When it comes to making feature films, or even short films for that matter, we want them to look good of course, any my current camera is from 2011 so I was thinking of getting something new and 4K. However, is full frame really worth it, when upgrading?
For one thing, if I didn't get full frame I could still use the current lenses I have now which were designed for APS-C, instead of buying more expensive ones now for full frame.
I've researched what people have said and there is a more of a majority opinion that it was worth it to them for shallow depth of field.
However, I feel I don't really need any more shallow DOF. The APS-C sensor already provides plenty of shallow DOF, on longer lenses and I feel that that's enough. I don't want too show since you want to give your actors wiggle room to move around more of course.
And they say that full frame has less noise and more information, but again with 4k, and good lighting, and good quality ISO for lower light, do you really need this?

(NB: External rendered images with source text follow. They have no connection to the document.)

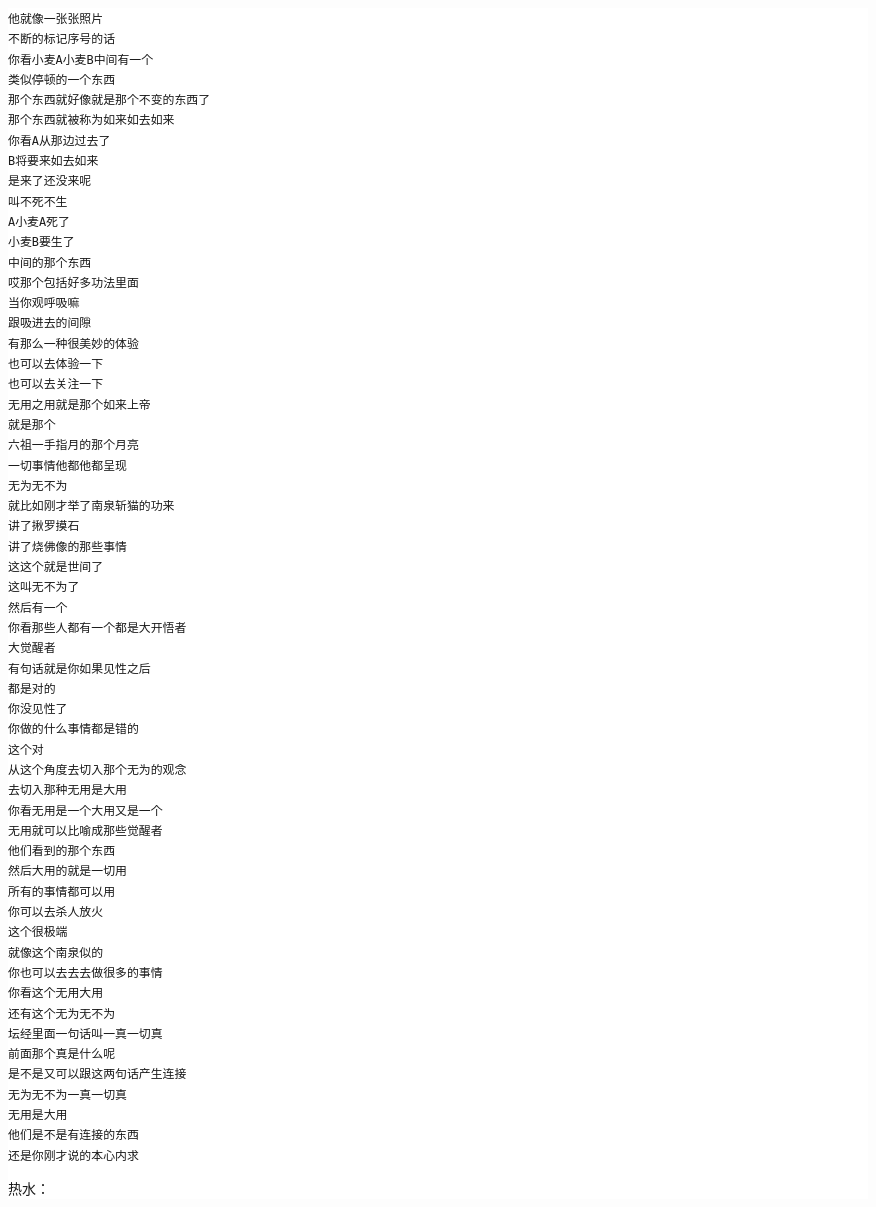 	他就像一张张照片	
	不断的标记序号的话
	你看小麦A小麦B中间有一个	
	类似停顿的一个东西
	那个东西就好像就是那个不变的东西了
	那个东西就被称为如来如去如来	
	你看A从那边过去了
	B将要来如去如来
	是来了还没来呢	
	叫不死不生	
	A小麦A死了	
	小麦B要生了	
	中间的那个东西	
	哎那个包括好多功法里面	
	当你观呼吸嘛	
	跟吸进去的间隙
	有那么一种很美妙的体验
	也可以去体验一下	
	也可以去关注一下	
	无用之用就是那个如来上帝	
	就是那个
	六祖一手指月的那个月亮
	一切事情他都他都呈现
	无为无不为
	就比如刚才举了南泉斩猫的功来
	讲了揪罗摸石
	讲了烧佛像的那些事情
	这这个就是世间了
	这叫无不为了
	然后有一个
	你看那些人都有一个都是大开悟者
	大觉醒者
	有句话就是你如果见性之后	
	都是对的
	你没见性了
	你做的什么事情都是错的
	这个对
	从这个角度去切入那个无为的观念
	去切入那种无用是大用
	你看无用是一个大用又是一个
	无用就可以比喻成那些觉醒者
	他们看到的那个东西
	然后大用的就是一切用
	所有的事情都可以用
	你可以去杀人放火
	这个很极端
	就像这个南泉似的
	你也可以去去去做很多的事情
	你看这个无用大用
	还有这个无为无不为	
	坛经里面一句话叫一真一切真		
	前面那个真是什么呢	
	是不是又可以跟这两句话产生连接	
	无为无不为一真一切真	
	无用是大用	
	他们是不是有连接的东西	
	还是你刚才说的本心内求	
热水：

Full frame may allow more resolution to reframe in post, but you're right, if your workflow works, than keep working. Super 35mm film is only about the size of APS-C.
When I did Army of Darkness, we used VistaVison on the FX unit, 35mm running sideways through the camera, about full frame of a current 5D Mark III shooting a still, because we needed the resolution for special FX.
It is a lot of hype, but as manufactures move to it and it becomes affordable on cheaper cameras, it will become the norm.
Okay thanks. Well a lot of people like full frame cause of a more shallow DOF it seems and because of more light hitting it.
However, the shallow DOF is so sensitive on a full frame, that the actors do not have as much wiggle room to move. In order to give them more wiggle room, I have to stop down, which causes exposure loss anyway. So does more light really help, when I have to stop down for wiggle room?
Also, it seems that the full frame sensor has quite more noticeable of a rolling shutter jello effect compared to an APS-C sensor. Is this true that this can be more of a problem?